Work order — Will you print every row of the saved entries below without a single change, leaving the pictures out of your answer?

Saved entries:
----

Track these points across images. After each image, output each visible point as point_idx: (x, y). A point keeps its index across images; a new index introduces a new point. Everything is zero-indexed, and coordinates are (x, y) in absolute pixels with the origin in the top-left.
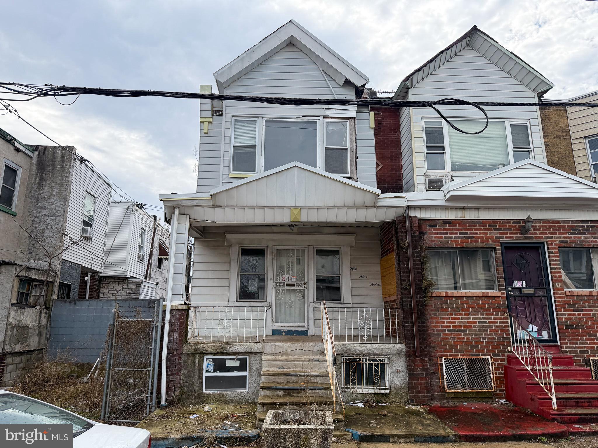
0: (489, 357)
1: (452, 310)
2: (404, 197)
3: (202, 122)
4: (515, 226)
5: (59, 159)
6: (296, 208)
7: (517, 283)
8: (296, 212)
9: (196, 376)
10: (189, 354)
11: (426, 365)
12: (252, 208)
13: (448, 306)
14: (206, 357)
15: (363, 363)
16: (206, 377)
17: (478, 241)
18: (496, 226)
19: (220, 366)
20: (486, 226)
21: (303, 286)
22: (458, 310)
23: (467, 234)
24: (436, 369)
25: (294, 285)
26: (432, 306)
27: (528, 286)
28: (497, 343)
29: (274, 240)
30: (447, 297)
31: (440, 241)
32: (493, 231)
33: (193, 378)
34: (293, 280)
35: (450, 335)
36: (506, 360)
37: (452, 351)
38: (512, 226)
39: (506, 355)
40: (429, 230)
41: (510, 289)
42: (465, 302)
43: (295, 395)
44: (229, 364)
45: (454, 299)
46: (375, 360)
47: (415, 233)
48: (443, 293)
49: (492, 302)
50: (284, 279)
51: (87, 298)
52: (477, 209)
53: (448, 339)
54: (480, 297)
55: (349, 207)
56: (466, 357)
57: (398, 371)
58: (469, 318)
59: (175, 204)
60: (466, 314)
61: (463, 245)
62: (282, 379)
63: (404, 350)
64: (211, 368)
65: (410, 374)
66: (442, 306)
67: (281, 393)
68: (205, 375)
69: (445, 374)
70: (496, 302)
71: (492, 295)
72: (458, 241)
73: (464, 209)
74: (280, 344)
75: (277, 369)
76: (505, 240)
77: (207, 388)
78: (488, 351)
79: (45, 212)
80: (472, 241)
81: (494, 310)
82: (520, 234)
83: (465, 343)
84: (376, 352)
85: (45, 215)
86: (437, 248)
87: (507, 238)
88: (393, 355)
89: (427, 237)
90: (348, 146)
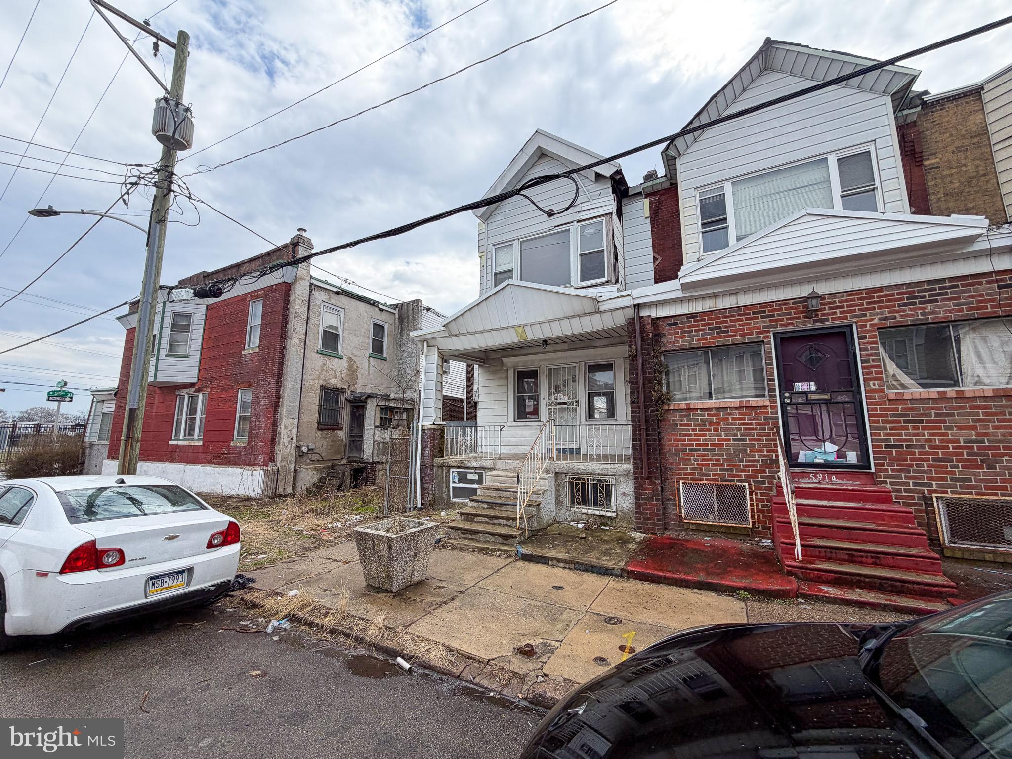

----

Completed task —
Track these points across images. After each image, output each visible point as point_idx: (x, y). A point keeps its index across images; a new index introduces a new point. Everything is zero-indexed, and coordinates are (x, y) in absolute pixels with the origin in the top-left.
0: (489, 357)
1: (452, 310)
2: (404, 197)
3: (202, 122)
4: (515, 226)
5: (59, 159)
6: (296, 208)
7: (517, 283)
8: (296, 212)
9: (196, 376)
10: (189, 354)
11: (426, 365)
12: (252, 208)
13: (448, 306)
14: (206, 357)
15: (363, 363)
16: (206, 377)
17: (478, 241)
18: (496, 226)
19: (220, 366)
20: (486, 226)
21: (303, 286)
22: (458, 310)
23: (467, 234)
24: (436, 369)
25: (294, 285)
26: (432, 306)
27: (528, 286)
28: (497, 343)
29: (274, 240)
30: (447, 297)
31: (440, 241)
32: (493, 231)
33: (193, 378)
34: (293, 280)
35: (450, 335)
36: (506, 360)
37: (452, 351)
38: (512, 226)
39: (506, 355)
40: (429, 230)
41: (510, 289)
42: (465, 302)
43: (295, 395)
44: (229, 364)
45: (454, 299)
46: (375, 360)
47: (415, 233)
48: (443, 293)
49: (492, 302)
50: (284, 279)
51: (87, 298)
52: (477, 209)
53: (448, 339)
54: (480, 297)
55: (349, 207)
56: (466, 357)
57: (398, 371)
58: (469, 318)
59: (175, 204)
60: (466, 314)
61: (463, 245)
62: (282, 379)
63: (404, 350)
64: (211, 368)
65: (410, 374)
66: (442, 306)
67: (281, 393)
68: (205, 375)
69: (445, 374)
70: (496, 302)
71: (492, 295)
72: (458, 241)
73: (464, 209)
74: (280, 344)
75: (277, 369)
76: (505, 240)
77: (207, 388)
78: (488, 351)
79: (45, 212)
80: (472, 241)
81: (494, 310)
82: (520, 234)
83: (465, 343)
84: (376, 352)
85: (45, 215)
86: (437, 248)
87: (507, 238)
88: (393, 355)
89: (427, 237)
90: (348, 146)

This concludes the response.